DATA RECORDS:
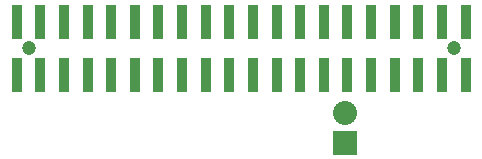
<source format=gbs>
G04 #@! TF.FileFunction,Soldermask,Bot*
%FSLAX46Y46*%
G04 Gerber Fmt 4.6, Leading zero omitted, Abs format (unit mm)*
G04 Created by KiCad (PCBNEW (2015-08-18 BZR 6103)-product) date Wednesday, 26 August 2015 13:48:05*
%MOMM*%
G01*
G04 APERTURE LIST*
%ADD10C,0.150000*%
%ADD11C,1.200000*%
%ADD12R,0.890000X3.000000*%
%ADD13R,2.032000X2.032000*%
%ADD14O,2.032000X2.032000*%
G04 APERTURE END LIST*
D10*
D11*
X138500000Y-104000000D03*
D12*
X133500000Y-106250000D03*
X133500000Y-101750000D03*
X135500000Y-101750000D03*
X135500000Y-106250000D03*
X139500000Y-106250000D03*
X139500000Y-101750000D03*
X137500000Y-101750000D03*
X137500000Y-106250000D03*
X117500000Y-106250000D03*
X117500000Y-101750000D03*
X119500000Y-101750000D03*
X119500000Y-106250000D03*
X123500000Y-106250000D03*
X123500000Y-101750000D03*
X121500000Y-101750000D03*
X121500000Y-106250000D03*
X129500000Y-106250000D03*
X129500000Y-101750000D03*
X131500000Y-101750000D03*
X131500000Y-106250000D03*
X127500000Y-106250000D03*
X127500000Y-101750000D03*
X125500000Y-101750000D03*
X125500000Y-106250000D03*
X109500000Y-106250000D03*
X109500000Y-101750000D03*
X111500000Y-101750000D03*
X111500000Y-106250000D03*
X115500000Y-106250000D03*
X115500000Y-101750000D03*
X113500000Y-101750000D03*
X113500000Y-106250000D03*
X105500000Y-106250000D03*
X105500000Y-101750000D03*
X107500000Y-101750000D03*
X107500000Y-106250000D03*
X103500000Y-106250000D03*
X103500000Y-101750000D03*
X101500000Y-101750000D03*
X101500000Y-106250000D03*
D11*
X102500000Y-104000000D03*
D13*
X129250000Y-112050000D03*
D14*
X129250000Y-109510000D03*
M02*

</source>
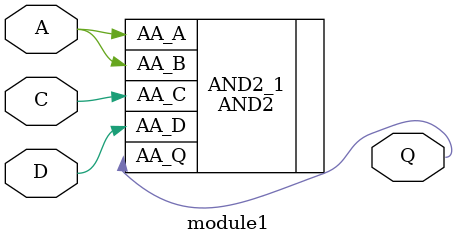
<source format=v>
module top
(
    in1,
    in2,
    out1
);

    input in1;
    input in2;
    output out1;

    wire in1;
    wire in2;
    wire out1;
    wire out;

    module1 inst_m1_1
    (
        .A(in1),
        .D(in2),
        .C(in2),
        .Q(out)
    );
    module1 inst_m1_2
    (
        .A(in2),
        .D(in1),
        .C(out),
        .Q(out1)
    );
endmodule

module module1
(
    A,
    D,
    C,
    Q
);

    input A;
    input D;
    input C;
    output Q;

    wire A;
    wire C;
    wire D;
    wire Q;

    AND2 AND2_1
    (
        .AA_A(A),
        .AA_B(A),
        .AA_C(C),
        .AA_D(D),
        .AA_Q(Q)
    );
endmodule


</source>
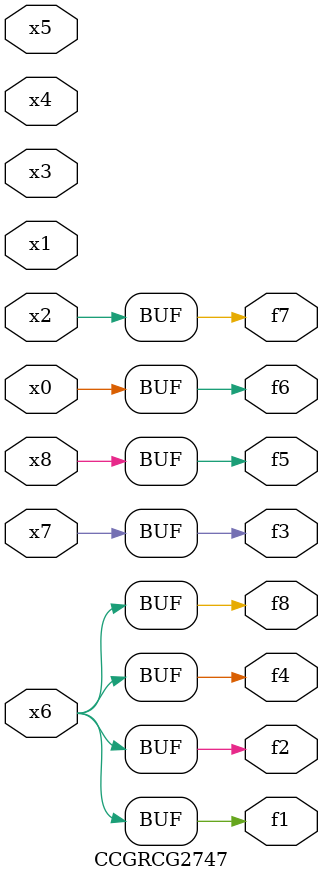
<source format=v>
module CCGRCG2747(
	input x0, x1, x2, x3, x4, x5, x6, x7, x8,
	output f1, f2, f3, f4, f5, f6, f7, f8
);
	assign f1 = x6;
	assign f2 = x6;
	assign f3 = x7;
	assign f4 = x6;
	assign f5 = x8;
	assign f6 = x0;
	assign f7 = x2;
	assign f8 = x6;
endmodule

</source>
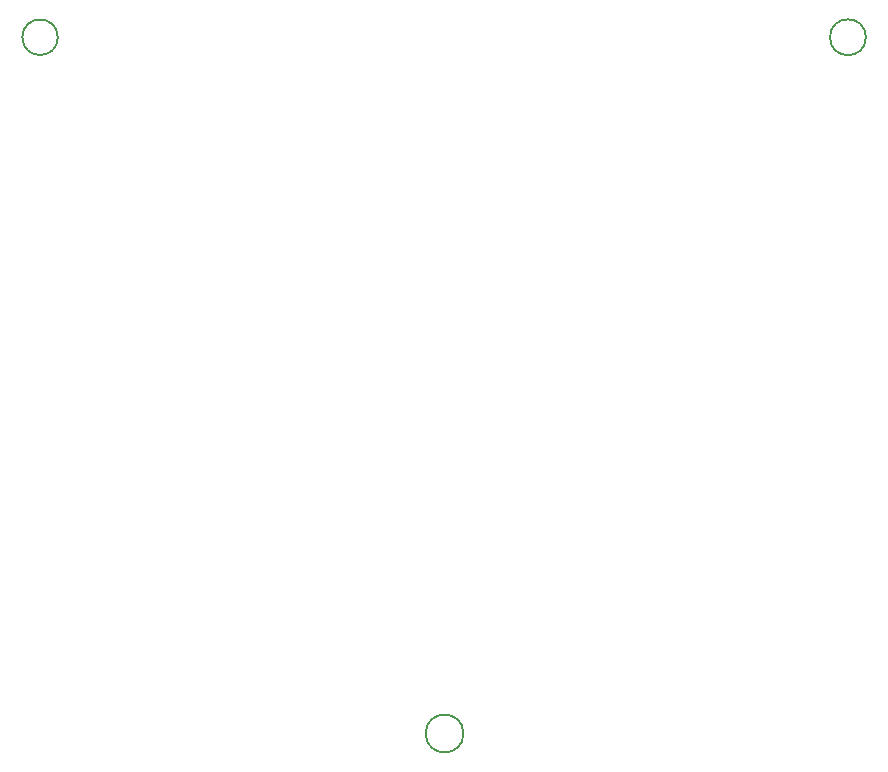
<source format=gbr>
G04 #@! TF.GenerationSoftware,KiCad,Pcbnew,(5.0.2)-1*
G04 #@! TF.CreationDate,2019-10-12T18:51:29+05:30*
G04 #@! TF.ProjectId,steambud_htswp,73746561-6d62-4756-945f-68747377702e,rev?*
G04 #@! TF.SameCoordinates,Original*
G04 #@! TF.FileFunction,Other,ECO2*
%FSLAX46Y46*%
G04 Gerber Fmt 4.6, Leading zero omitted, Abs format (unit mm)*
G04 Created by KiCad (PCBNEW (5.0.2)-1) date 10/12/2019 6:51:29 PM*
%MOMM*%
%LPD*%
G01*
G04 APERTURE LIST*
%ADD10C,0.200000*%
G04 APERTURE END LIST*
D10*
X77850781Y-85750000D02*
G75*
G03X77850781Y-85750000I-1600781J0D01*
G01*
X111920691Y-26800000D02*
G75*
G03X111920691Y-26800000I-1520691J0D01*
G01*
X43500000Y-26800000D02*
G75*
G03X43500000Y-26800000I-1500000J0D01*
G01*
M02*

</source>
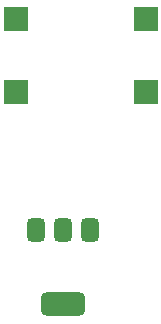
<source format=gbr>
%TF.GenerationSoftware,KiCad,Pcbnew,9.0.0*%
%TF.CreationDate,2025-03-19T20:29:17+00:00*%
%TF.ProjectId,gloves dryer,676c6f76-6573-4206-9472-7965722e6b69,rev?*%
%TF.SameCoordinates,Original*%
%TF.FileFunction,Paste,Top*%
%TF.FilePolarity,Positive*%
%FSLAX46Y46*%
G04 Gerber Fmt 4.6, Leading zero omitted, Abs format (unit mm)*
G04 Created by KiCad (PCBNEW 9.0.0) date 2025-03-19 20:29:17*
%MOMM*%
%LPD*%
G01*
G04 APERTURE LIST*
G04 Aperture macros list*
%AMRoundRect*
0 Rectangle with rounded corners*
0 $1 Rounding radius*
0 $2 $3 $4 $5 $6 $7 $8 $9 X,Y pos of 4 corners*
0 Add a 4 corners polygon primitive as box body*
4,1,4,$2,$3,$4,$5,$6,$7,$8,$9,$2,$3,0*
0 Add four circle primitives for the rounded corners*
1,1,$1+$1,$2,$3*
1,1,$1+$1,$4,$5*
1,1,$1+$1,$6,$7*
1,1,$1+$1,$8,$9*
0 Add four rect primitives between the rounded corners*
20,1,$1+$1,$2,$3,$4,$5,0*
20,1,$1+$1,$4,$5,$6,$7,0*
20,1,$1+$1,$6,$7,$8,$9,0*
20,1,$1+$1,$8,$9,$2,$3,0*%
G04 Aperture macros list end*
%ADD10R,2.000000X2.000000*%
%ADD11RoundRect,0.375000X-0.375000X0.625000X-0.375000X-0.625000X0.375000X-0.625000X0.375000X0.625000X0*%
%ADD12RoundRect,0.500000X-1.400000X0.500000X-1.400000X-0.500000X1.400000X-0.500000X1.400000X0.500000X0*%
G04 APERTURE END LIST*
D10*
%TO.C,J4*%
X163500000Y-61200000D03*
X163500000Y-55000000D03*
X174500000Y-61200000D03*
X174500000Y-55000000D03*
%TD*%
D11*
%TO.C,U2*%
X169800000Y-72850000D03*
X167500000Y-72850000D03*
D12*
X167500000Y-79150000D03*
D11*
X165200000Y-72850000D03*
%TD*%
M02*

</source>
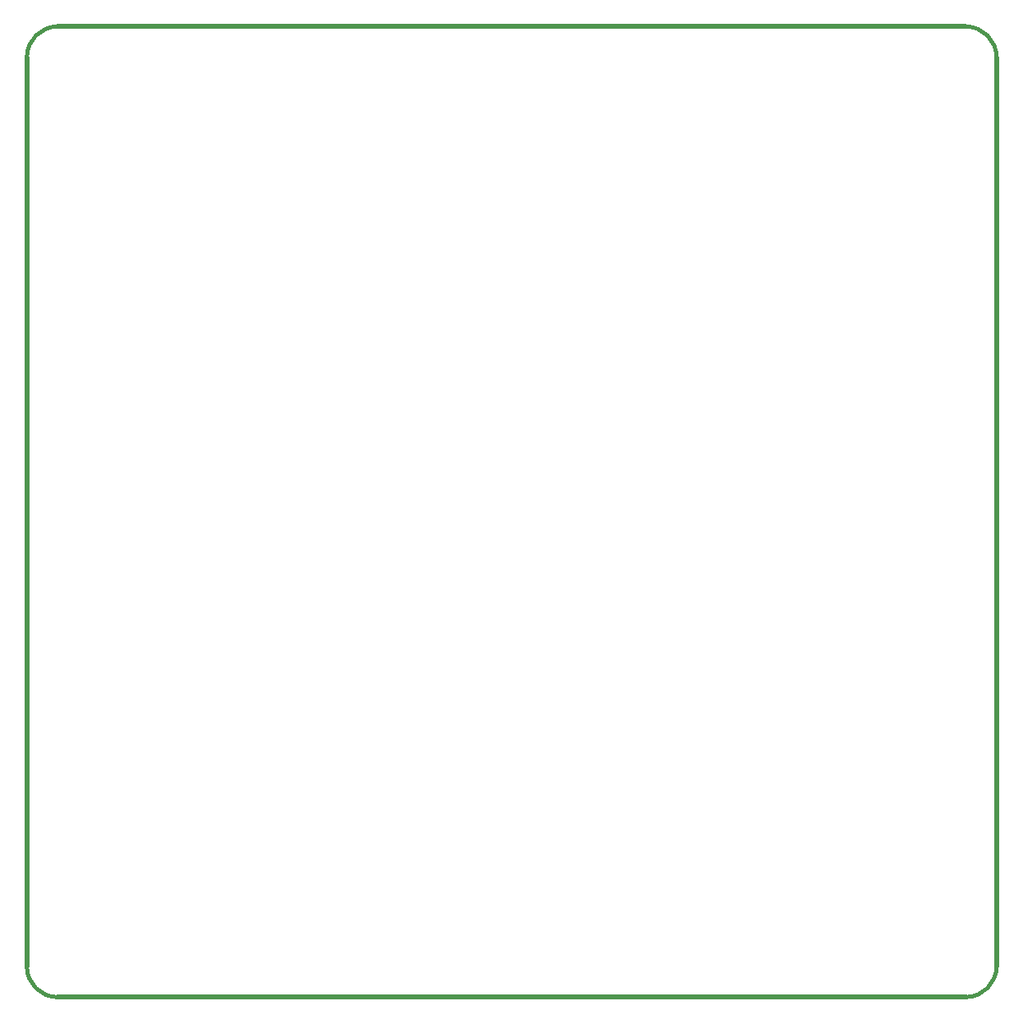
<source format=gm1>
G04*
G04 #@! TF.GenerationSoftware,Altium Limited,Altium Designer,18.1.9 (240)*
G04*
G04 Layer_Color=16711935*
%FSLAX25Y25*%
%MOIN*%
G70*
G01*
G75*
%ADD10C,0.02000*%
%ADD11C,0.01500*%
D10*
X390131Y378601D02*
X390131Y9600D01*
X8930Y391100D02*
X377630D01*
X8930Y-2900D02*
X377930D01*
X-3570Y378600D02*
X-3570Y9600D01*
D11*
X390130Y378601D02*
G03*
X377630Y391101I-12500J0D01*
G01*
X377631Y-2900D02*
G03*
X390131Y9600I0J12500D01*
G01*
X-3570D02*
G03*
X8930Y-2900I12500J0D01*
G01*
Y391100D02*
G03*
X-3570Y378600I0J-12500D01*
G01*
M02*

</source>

WORK TASK:
Exact copies of the entries above are needed, without their pictures.

OUTPUT FOR THIS TASK:
<source format=gbs>
G04 #@! TF.FileFunction,Soldermask,Bot*
%FSLAX46Y46*%
G04 Gerber Fmt 4.6, Leading zero omitted, Abs format (unit mm)*
G04 Created by KiCad (PCBNEW (2015-08-18 BZR 6103)-product) date Wednesday, 26 August 2015 13:48:05*
%MOMM*%
G01*
G04 APERTURE LIST*
%ADD10C,0.150000*%
%ADD11C,1.200000*%
%ADD12R,0.890000X3.000000*%
%ADD13R,2.032000X2.032000*%
%ADD14O,2.032000X2.032000*%
G04 APERTURE END LIST*
D10*
D11*
X138500000Y-104000000D03*
D12*
X133500000Y-106250000D03*
X133500000Y-101750000D03*
X135500000Y-101750000D03*
X135500000Y-106250000D03*
X139500000Y-106250000D03*
X139500000Y-101750000D03*
X137500000Y-101750000D03*
X137500000Y-106250000D03*
X117500000Y-106250000D03*
X117500000Y-101750000D03*
X119500000Y-101750000D03*
X119500000Y-106250000D03*
X123500000Y-106250000D03*
X123500000Y-101750000D03*
X121500000Y-101750000D03*
X121500000Y-106250000D03*
X129500000Y-106250000D03*
X129500000Y-101750000D03*
X131500000Y-101750000D03*
X131500000Y-106250000D03*
X127500000Y-106250000D03*
X127500000Y-101750000D03*
X125500000Y-101750000D03*
X125500000Y-106250000D03*
X109500000Y-106250000D03*
X109500000Y-101750000D03*
X111500000Y-101750000D03*
X111500000Y-106250000D03*
X115500000Y-106250000D03*
X115500000Y-101750000D03*
X113500000Y-101750000D03*
X113500000Y-106250000D03*
X105500000Y-106250000D03*
X105500000Y-101750000D03*
X107500000Y-101750000D03*
X107500000Y-106250000D03*
X103500000Y-106250000D03*
X103500000Y-101750000D03*
X101500000Y-101750000D03*
X101500000Y-106250000D03*
D11*
X102500000Y-104000000D03*
D13*
X129250000Y-112050000D03*
D14*
X129250000Y-109510000D03*
M02*

</source>
<source format=v>
module top
(
    in1,
    in2,
    out1
);

    input in1;
    input in2;
    output out1;

    wire in1;
    wire in2;
    wire out1;
    wire out;

    module1 inst_m1_1
    (
        .A(in1),
        .D(in2),
        .C(in2),
        .Q(out)
    );
    module1 inst_m1_2
    (
        .A(in2),
        .D(in1),
        .C(out),
        .Q(out1)
    );
endmodule

module module1
(
    A,
    D,
    C,
    Q
);

    input A;
    input D;
    input C;
    output Q;

    wire A;
    wire C;
    wire D;
    wire Q;

    AND2 AND2_1
    (
        .AA_A(A),
        .AA_B(A),
        .AA_C(C),
        .AA_D(D),
        .AA_Q(Q)
    );
endmodule


</source>
<source format=v>
module CCGRCG2747(
	input x0, x1, x2, x3, x4, x5, x6, x7, x8,
	output f1, f2, f3, f4, f5, f6, f7, f8
);
	assign f1 = x6;
	assign f2 = x6;
	assign f3 = x7;
	assign f4 = x6;
	assign f5 = x8;
	assign f6 = x0;
	assign f7 = x2;
	assign f8 = x6;
endmodule

</source>
<source format=gbr>
G04 #@! TF.GenerationSoftware,KiCad,Pcbnew,(5.0.2)-1*
G04 #@! TF.CreationDate,2019-10-12T18:51:29+05:30*
G04 #@! TF.ProjectId,steambud_htswp,73746561-6d62-4756-945f-68747377702e,rev?*
G04 #@! TF.SameCoordinates,Original*
G04 #@! TF.FileFunction,Other,ECO2*
%FSLAX46Y46*%
G04 Gerber Fmt 4.6, Leading zero omitted, Abs format (unit mm)*
G04 Created by KiCad (PCBNEW (5.0.2)-1) date 10/12/2019 6:51:29 PM*
%MOMM*%
%LPD*%
G01*
G04 APERTURE LIST*
%ADD10C,0.200000*%
G04 APERTURE END LIST*
D10*
X77850781Y-85750000D02*
G75*
G03X77850781Y-85750000I-1600781J0D01*
G01*
X111920691Y-26800000D02*
G75*
G03X111920691Y-26800000I-1520691J0D01*
G01*
X43500000Y-26800000D02*
G75*
G03X43500000Y-26800000I-1500000J0D01*
G01*
M02*

</source>
<source format=gbr>
%TF.GenerationSoftware,KiCad,Pcbnew,9.0.0*%
%TF.CreationDate,2025-03-19T20:29:17+00:00*%
%TF.ProjectId,gloves dryer,676c6f76-6573-4206-9472-7965722e6b69,rev?*%
%TF.SameCoordinates,Original*%
%TF.FileFunction,Paste,Top*%
%TF.FilePolarity,Positive*%
%FSLAX46Y46*%
G04 Gerber Fmt 4.6, Leading zero omitted, Abs format (unit mm)*
G04 Created by KiCad (PCBNEW 9.0.0) date 2025-03-19 20:29:17*
%MOMM*%
%LPD*%
G01*
G04 APERTURE LIST*
G04 Aperture macros list*
%AMRoundRect*
0 Rectangle with rounded corners*
0 $1 Rounding radius*
0 $2 $3 $4 $5 $6 $7 $8 $9 X,Y pos of 4 corners*
0 Add a 4 corners polygon primitive as box body*
4,1,4,$2,$3,$4,$5,$6,$7,$8,$9,$2,$3,0*
0 Add four circle primitives for the rounded corners*
1,1,$1+$1,$2,$3*
1,1,$1+$1,$4,$5*
1,1,$1+$1,$6,$7*
1,1,$1+$1,$8,$9*
0 Add four rect primitives between the rounded corners*
20,1,$1+$1,$2,$3,$4,$5,0*
20,1,$1+$1,$4,$5,$6,$7,0*
20,1,$1+$1,$6,$7,$8,$9,0*
20,1,$1+$1,$8,$9,$2,$3,0*%
G04 Aperture macros list end*
%ADD10R,2.000000X2.000000*%
%ADD11RoundRect,0.375000X-0.375000X0.625000X-0.375000X-0.625000X0.375000X-0.625000X0.375000X0.625000X0*%
%ADD12RoundRect,0.500000X-1.400000X0.500000X-1.400000X-0.500000X1.400000X-0.500000X1.400000X0.500000X0*%
G04 APERTURE END LIST*
D10*
%TO.C,J4*%
X163500000Y-61200000D03*
X163500000Y-55000000D03*
X174500000Y-61200000D03*
X174500000Y-55000000D03*
%TD*%
D11*
%TO.C,U2*%
X169800000Y-72850000D03*
X167500000Y-72850000D03*
D12*
X167500000Y-79150000D03*
D11*
X165200000Y-72850000D03*
%TD*%
M02*

</source>
<source format=gm1>
G04*
G04 #@! TF.GenerationSoftware,Altium Limited,Altium Designer,18.1.9 (240)*
G04*
G04 Layer_Color=16711935*
%FSLAX25Y25*%
%MOIN*%
G70*
G01*
G75*
%ADD10C,0.02000*%
%ADD11C,0.01500*%
D10*
X390131Y378601D02*
X390131Y9600D01*
X8930Y391100D02*
X377630D01*
X8930Y-2900D02*
X377930D01*
X-3570Y378600D02*
X-3570Y9600D01*
D11*
X390130Y378601D02*
G03*
X377630Y391101I-12500J0D01*
G01*
X377631Y-2900D02*
G03*
X390131Y9600I0J12500D01*
G01*
X-3570D02*
G03*
X8930Y-2900I12500J0D01*
G01*
Y391100D02*
G03*
X-3570Y378600I0J-12500D01*
G01*
M02*

</source>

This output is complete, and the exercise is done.